Film Noir and the Cruelty of Hope
Starting next Thursday, Unexpected Productions begins its Film Noir show, “Black Eyed Blonde”. (The name is actually an unused Raymond Chandler title) To prepare for it, I’ve been watching a lot of film noir, and I’m really fascinated by how each hopeful moment contributes to the defeat at the end of the story.
Because long-form Improv lends itself to being funny, we do a lot more comedies than tragedies (in the dramatic sense of the two words). When we’re improvising a comedy, we work to throw obstacle after obstacle into the path of the hero, so that his or her final victory is all the more triumphant.* In film noir tragedies, though, this is almost inverted. Each moment where the hero has moment of hope makes his or her defeat all the crueler.
In “Double Indemnity”, the protagonist and the femme fatale have a moment where, having just dumped the body, the car refuses to start. Everything has gone perfectly until now, but suddenly everything is almost over. The hero reaches over, and suddenly, the car starts. Its this great moment of hope, except that we, as the viewer, know that they’re not going to get away with it. (In fact, the code that movies abided by in the 40s required that nobody get away with murder). After the moment of elation, for me, there’s this sudden realization that there was some relief in the resolution of, “Oh, this is how they get caught”, and then I experience the opposite of relief: suddenly, I realize this is going to go ever further before everything is undone.
In “Detour”, the protagonist is traveling across the country to join the woman he loves when everything goes horribly wrong. The man he’s hitchhiking with dies, and he realizes he’ll be accused of murder. He gets rid of the body, and it seems he’ll get away with it until he picks up a hitchhiker, our femme fatale, who knew the driver, and immediately blackmails him into getting into ever bigger trouble. Several times he calls the girl, or imagines her singing somewhere, and each time, even though he’s physically closer, we’re more and more aware that he’s never going to be with her–or even see her again. In fact, in the narrative frame, the hero is being driven mad by hearing a song they used to sing on the jukebox: the reminder of her turned into an instrument of cruelty.
It’s interesting to tell stories tell like this. In many film noir and pulp stories, the whole plan goes off perfectly (albeit with a lot of close calls) until the very end (or after the plan has ended), when some unexpected event or unknown fact derails the whole thing.

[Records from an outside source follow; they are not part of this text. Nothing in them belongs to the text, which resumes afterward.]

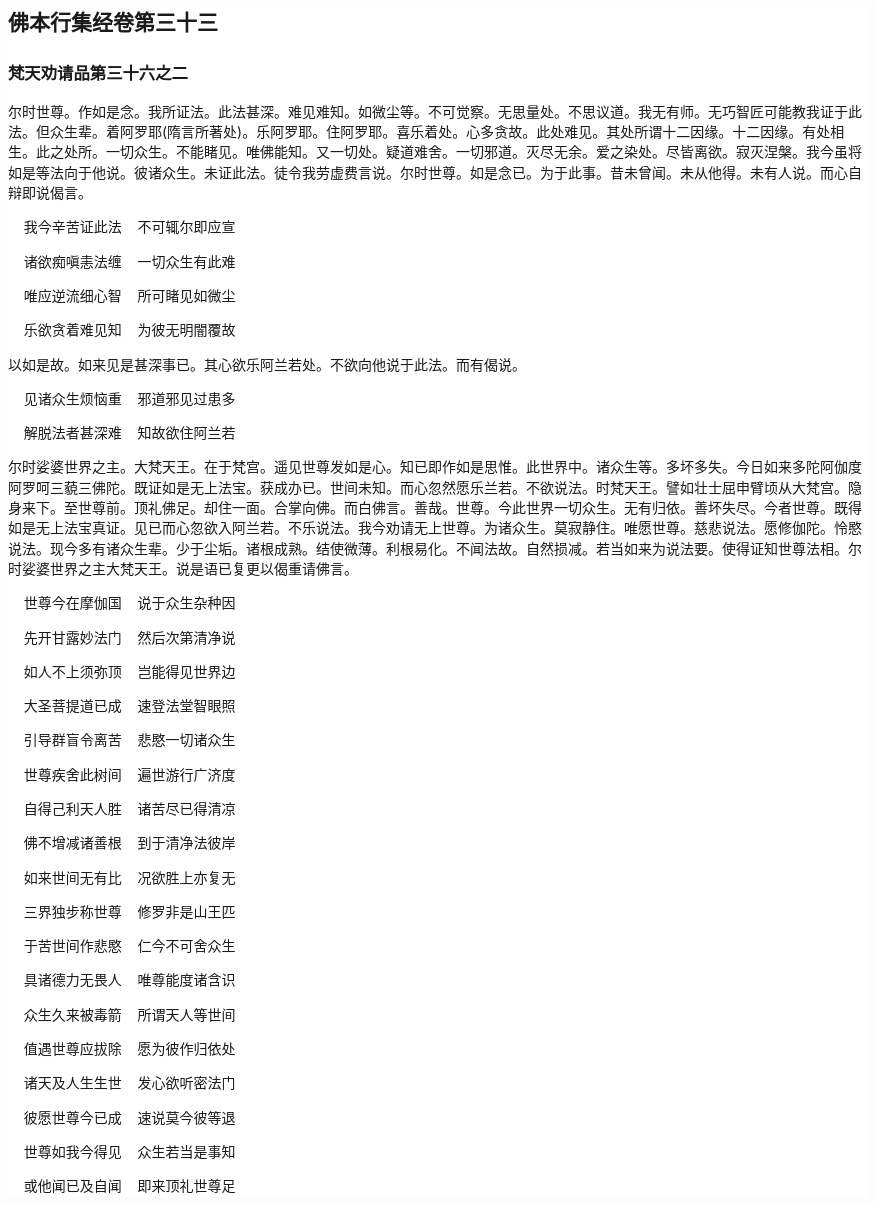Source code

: ## 佛本行集经卷第三十三

### 梵天劝请品第三十六之二

尔时世尊。作如是念。我所证法。此法甚深。难见难知。如微尘等。不可觉察。无思量处。不思议道。我无有师。无巧智匠可能教我证于此法。但众生辈。着阿罗耶(隋言所著处)。乐阿罗耶。住阿罗耶。喜乐着处。心多贪故。此处难见。其处所谓十二因缘。十二因缘。有处相生。此之处所。一切众生。不能睹见。唯佛能知。又一切处。疑道难舍。一切邪道。灭尽无余。爱之染处。尽皆离欲。寂灭涅槃。我今虽将如是等法向于他说。彼诸众生。未证此法。徒令我劳虚费言说。尔时世尊。如是念已。为于此事。昔未曾闻。未从他得。未有人说。而心自辩即说偈言。

&nbsp;&nbsp;&nbsp;&nbsp;我今辛苦证此法&nbsp;&nbsp;&nbsp;&nbsp;不可辄尔即应宣

&nbsp;&nbsp;&nbsp;&nbsp;诸欲痴嗔恚法缠&nbsp;&nbsp;&nbsp;&nbsp;一切众生有此难

&nbsp;&nbsp;&nbsp;&nbsp;唯应逆流细心智&nbsp;&nbsp;&nbsp;&nbsp;所可睹见如微尘

&nbsp;&nbsp;&nbsp;&nbsp;乐欲贪着难见知&nbsp;&nbsp;&nbsp;&nbsp;为彼无明闇覆故

以如是故。如来见是甚深事已。其心欲乐阿兰若处。不欲向他说于此法。而有偈说。

&nbsp;&nbsp;&nbsp;&nbsp;见诸众生烦恼重&nbsp;&nbsp;&nbsp;&nbsp;邪道邪见过患多

&nbsp;&nbsp;&nbsp;&nbsp;解脱法者甚深难&nbsp;&nbsp;&nbsp;&nbsp;知故欲住阿兰若

尔时娑婆世界之主。大梵天王。在于梵宫。遥见世尊发如是心。知已即作如是思惟。此世界中。诸众生等。多坏多失。今日如来多陀阿伽度阿罗呵三藐三佛陀。既证如是无上法宝。获成办已。世间未知。而心忽然愿乐兰若。不欲说法。时梵天王。譬如壮士屈申臂顷从大梵宫。隐身来下。至世尊前。顶礼佛足。却住一面。合掌向佛。而白佛言。善哉。世尊。今此世界一切众生。无有归依。善坏失尽。今者世尊。既得如是无上法宝真证。见已而心忽欲入阿兰若。不乐说法。我今劝请无上世尊。为诸众生。莫寂静住。唯愿世尊。慈悲说法。愿修伽陀。怜愍说法。现今多有诸众生辈。少于尘垢。诸根成熟。结使微薄。利根易化。不闻法故。自然损减。若当如来为说法要。使得证知世尊法相。尔时娑婆世界之主大梵天王。说是语已复更以偈重请佛言。

&nbsp;&nbsp;&nbsp;&nbsp;世尊今在摩伽国&nbsp;&nbsp;&nbsp;&nbsp;说于众生杂种因

&nbsp;&nbsp;&nbsp;&nbsp;先开甘露妙法门&nbsp;&nbsp;&nbsp;&nbsp;然后次第清净说

&nbsp;&nbsp;&nbsp;&nbsp;如人不上须弥顶&nbsp;&nbsp;&nbsp;&nbsp;岂能得见世界边

&nbsp;&nbsp;&nbsp;&nbsp;大圣菩提道已成&nbsp;&nbsp;&nbsp;&nbsp;速登法堂智眼照

&nbsp;&nbsp;&nbsp;&nbsp;引导群盲令离苦&nbsp;&nbsp;&nbsp;&nbsp;悲愍一切诸众生

&nbsp;&nbsp;&nbsp;&nbsp;世尊疾舍此树间&nbsp;&nbsp;&nbsp;&nbsp;遍世游行广济度

&nbsp;&nbsp;&nbsp;&nbsp;自得己利天人胜&nbsp;&nbsp;&nbsp;&nbsp;诸苦尽已得清凉

&nbsp;&nbsp;&nbsp;&nbsp;佛不增减诸善根&nbsp;&nbsp;&nbsp;&nbsp;到于清净法彼岸

&nbsp;&nbsp;&nbsp;&nbsp;如来世间无有比&nbsp;&nbsp;&nbsp;&nbsp;况欲胜上亦复无

&nbsp;&nbsp;&nbsp;&nbsp;三界独步称世尊&nbsp;&nbsp;&nbsp;&nbsp;修罗非是山王匹

&nbsp;&nbsp;&nbsp;&nbsp;于苦世间作悲愍&nbsp;&nbsp;&nbsp;&nbsp;仁今不可舍众生

&nbsp;&nbsp;&nbsp;&nbsp;具诸德力无畏人&nbsp;&nbsp;&nbsp;&nbsp;唯尊能度诸含识

&nbsp;&nbsp;&nbsp;&nbsp;众生久来被毒箭&nbsp;&nbsp;&nbsp;&nbsp;所谓天人等世间

&nbsp;&nbsp;&nbsp;&nbsp;值遇世尊应拔除&nbsp;&nbsp;&nbsp;&nbsp;愿为彼作归依处

&nbsp;&nbsp;&nbsp;&nbsp;诸天及人生生世&nbsp;&nbsp;&nbsp;&nbsp;发心欲听密法门

&nbsp;&nbsp;&nbsp;&nbsp;彼愿世尊今已成&nbsp;&nbsp;&nbsp;&nbsp;速说莫今彼等退

&nbsp;&nbsp;&nbsp;&nbsp;世尊如我今得见&nbsp;&nbsp;&nbsp;&nbsp;众生若当是事知

&nbsp;&nbsp;&nbsp;&nbsp;或他闻已及自闻&nbsp;&nbsp;&nbsp;&nbsp;即来顶礼世尊足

All the past successes make the final failure seem all the more cruel (deserved or not). Most supporting characters in film noir spend a lot of time either raising the negative stakes (you make one misstep and it’ll be the gas chamber for you) or raising the positive stakes by giving false hope (you do one more job, and you’re free–you can go back to that girl of yours and you’ll have enough jack to keep you both comfortable for life!)
* One of the joys of improvisational storytelling is playing the villain–playing the character based on his or her desires, but, as the puppeteer, recognizing that you’re really helping the hero by presenting something for them to overcome. A big part of playing the villain is to pursue their interests for as long as possible, and then to lose to the hero at the last moment.